Reproduce every entry below verbatim, line for line, with no changes to any value.

-------- Listed records

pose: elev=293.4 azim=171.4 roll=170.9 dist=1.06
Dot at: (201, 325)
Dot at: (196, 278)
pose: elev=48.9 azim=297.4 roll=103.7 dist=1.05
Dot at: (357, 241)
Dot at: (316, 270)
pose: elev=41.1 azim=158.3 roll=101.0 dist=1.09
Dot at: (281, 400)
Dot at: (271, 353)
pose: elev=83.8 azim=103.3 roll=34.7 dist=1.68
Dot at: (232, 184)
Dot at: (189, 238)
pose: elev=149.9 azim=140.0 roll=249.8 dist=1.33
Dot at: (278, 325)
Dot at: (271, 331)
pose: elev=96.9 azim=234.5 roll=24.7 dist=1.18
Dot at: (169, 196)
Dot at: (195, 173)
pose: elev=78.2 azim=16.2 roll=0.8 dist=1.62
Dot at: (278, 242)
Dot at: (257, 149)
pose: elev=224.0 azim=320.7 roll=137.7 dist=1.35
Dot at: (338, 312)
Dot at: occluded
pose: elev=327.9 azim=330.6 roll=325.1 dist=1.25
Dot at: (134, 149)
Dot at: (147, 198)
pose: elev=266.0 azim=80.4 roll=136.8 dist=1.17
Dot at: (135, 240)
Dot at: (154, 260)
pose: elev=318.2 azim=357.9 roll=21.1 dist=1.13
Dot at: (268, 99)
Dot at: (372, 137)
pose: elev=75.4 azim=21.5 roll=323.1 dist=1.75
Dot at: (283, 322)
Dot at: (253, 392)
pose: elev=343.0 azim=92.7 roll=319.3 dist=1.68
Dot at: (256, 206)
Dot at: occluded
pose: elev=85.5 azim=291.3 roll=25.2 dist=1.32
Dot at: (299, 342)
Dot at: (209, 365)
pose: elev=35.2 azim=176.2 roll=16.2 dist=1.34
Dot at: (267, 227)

----------------

- Result of this exercise
pose: elev=293.4 azim=171.4 roll=170.9 dist=1.06
Dot at: (201, 325)
Dot at: (196, 278)
pose: elev=48.9 azim=297.4 roll=103.7 dist=1.05
Dot at: (357, 241)
Dot at: (316, 270)
pose: elev=41.1 azim=158.3 roll=101.0 dist=1.09
Dot at: (281, 400)
Dot at: (271, 353)
pose: elev=83.8 azim=103.3 roll=34.7 dist=1.68
Dot at: (232, 184)
Dot at: (189, 238)
pose: elev=149.9 azim=140.0 roll=249.8 dist=1.33
Dot at: (278, 325)
Dot at: (271, 331)
pose: elev=96.9 azim=234.5 roll=24.7 dist=1.18
Dot at: (169, 196)
Dot at: (195, 173)
pose: elev=78.2 azim=16.2 roll=0.8 dist=1.62
Dot at: (278, 242)
Dot at: (257, 149)
pose: elev=224.0 azim=320.7 roll=137.7 dist=1.35
Dot at: (338, 312)
Dot at: occluded
pose: elev=327.9 azim=330.6 roll=325.1 dist=1.25
Dot at: (134, 149)
Dot at: (147, 198)
pose: elev=266.0 azim=80.4 roll=136.8 dist=1.17
Dot at: (135, 240)
Dot at: (154, 260)
pose: elev=318.2 azim=357.9 roll=21.1 dist=1.13
Dot at: (268, 99)
Dot at: (372, 137)
pose: elev=75.4 azim=21.5 roll=323.1 dist=1.75
Dot at: (283, 322)
Dot at: (253, 392)
pose: elev=343.0 azim=92.7 roll=319.3 dist=1.68
Dot at: (256, 206)
Dot at: occluded
pose: elev=85.5 azim=291.3 roll=25.2 dist=1.32
Dot at: (299, 342)
Dot at: (209, 365)
pose: elev=35.2 azim=176.2 roll=16.2 dist=1.34
Dot at: (267, 227)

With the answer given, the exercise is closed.